Material provided →
----

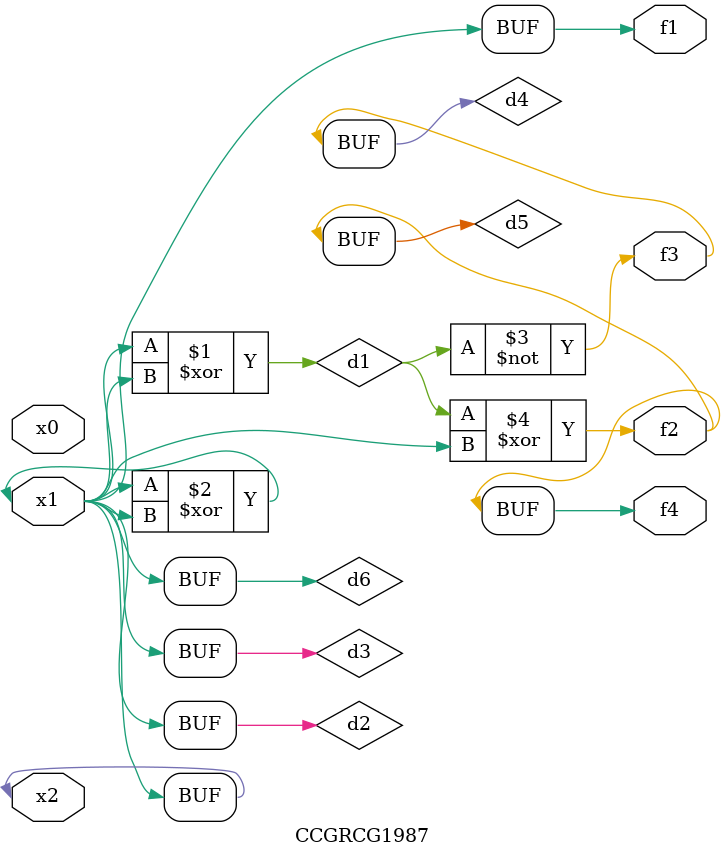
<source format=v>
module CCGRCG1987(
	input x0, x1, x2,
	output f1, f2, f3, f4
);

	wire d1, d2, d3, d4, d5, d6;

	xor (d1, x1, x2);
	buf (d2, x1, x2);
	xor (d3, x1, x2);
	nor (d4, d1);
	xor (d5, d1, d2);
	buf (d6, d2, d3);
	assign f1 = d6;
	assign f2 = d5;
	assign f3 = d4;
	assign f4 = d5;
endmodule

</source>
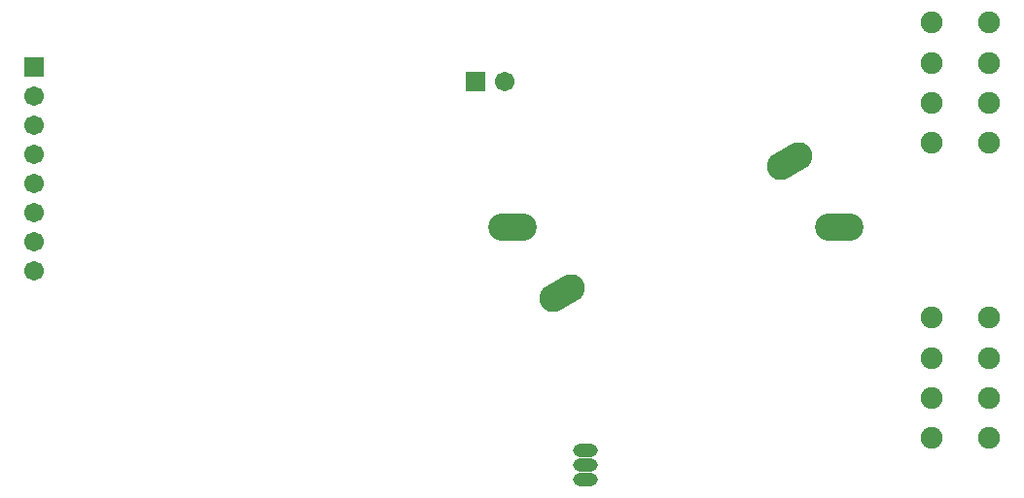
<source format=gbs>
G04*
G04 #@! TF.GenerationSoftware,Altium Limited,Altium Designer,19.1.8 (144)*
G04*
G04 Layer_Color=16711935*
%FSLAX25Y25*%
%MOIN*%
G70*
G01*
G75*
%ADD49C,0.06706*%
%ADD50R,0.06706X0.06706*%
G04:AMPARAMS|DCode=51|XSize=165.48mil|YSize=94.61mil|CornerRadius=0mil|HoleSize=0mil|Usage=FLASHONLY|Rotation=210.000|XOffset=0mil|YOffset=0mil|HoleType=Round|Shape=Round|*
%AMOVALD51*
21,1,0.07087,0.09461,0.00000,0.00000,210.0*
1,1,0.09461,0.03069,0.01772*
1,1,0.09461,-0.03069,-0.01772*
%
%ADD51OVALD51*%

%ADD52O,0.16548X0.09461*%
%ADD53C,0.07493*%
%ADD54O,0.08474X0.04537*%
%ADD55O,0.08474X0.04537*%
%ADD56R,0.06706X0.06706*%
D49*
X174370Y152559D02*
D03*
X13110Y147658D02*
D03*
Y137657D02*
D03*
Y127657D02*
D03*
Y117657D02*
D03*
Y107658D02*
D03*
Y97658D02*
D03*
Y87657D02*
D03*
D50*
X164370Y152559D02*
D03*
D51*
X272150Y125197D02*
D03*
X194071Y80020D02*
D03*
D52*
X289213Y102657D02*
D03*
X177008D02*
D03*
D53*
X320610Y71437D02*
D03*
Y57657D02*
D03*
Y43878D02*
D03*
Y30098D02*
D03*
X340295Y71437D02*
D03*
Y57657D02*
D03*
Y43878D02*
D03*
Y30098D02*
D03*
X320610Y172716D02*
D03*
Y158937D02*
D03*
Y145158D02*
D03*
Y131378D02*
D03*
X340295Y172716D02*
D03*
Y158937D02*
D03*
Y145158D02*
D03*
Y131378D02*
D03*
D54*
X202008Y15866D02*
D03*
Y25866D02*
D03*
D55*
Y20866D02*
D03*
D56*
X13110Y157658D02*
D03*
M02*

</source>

----

The material shown above is to be repeated verbatim, and its pictures are to be omitted.

Worked solution →
<source format=v>
module CCGRCG1987(
	input x0, x1, x2,
	output f1, f2, f3, f4
);

	wire d1, d2, d3, d4, d5, d6;

	xor (d1, x1, x2);
	buf (d2, x1, x2);
	xor (d3, x1, x2);
	nor (d4, d1);
	xor (d5, d1, d2);
	buf (d6, d2, d3);
	assign f1 = d6;
	assign f2 = d5;
	assign f3 = d4;
	assign f4 = d5;
endmodule

</source>
<source format=gbs>
G04*
G04 #@! TF.GenerationSoftware,Altium Limited,Altium Designer,19.1.8 (144)*
G04*
G04 Layer_Color=16711935*
%FSLAX25Y25*%
%MOIN*%
G70*
G01*
G75*
%ADD49C,0.06706*%
%ADD50R,0.06706X0.06706*%
G04:AMPARAMS|DCode=51|XSize=165.48mil|YSize=94.61mil|CornerRadius=0mil|HoleSize=0mil|Usage=FLASHONLY|Rotation=210.000|XOffset=0mil|YOffset=0mil|HoleType=Round|Shape=Round|*
%AMOVALD51*
21,1,0.07087,0.09461,0.00000,0.00000,210.0*
1,1,0.09461,0.03069,0.01772*
1,1,0.09461,-0.03069,-0.01772*
%
%ADD51OVALD51*%

%ADD52O,0.16548X0.09461*%
%ADD53C,0.07493*%
%ADD54O,0.08474X0.04537*%
%ADD55O,0.08474X0.04537*%
%ADD56R,0.06706X0.06706*%
D49*
X174370Y152559D02*
D03*
X13110Y147658D02*
D03*
Y137657D02*
D03*
Y127657D02*
D03*
Y117657D02*
D03*
Y107658D02*
D03*
Y97658D02*
D03*
Y87657D02*
D03*
D50*
X164370Y152559D02*
D03*
D51*
X272150Y125197D02*
D03*
X194071Y80020D02*
D03*
D52*
X289213Y102657D02*
D03*
X177008D02*
D03*
D53*
X320610Y71437D02*
D03*
Y57657D02*
D03*
Y43878D02*
D03*
Y30098D02*
D03*
X340295Y71437D02*
D03*
Y57657D02*
D03*
Y43878D02*
D03*
Y30098D02*
D03*
X320610Y172716D02*
D03*
Y158937D02*
D03*
Y145158D02*
D03*
Y131378D02*
D03*
X340295Y172716D02*
D03*
Y158937D02*
D03*
Y145158D02*
D03*
Y131378D02*
D03*
D54*
X202008Y15866D02*
D03*
Y25866D02*
D03*
D55*
Y20866D02*
D03*
D56*
X13110Y157658D02*
D03*
M02*

</source>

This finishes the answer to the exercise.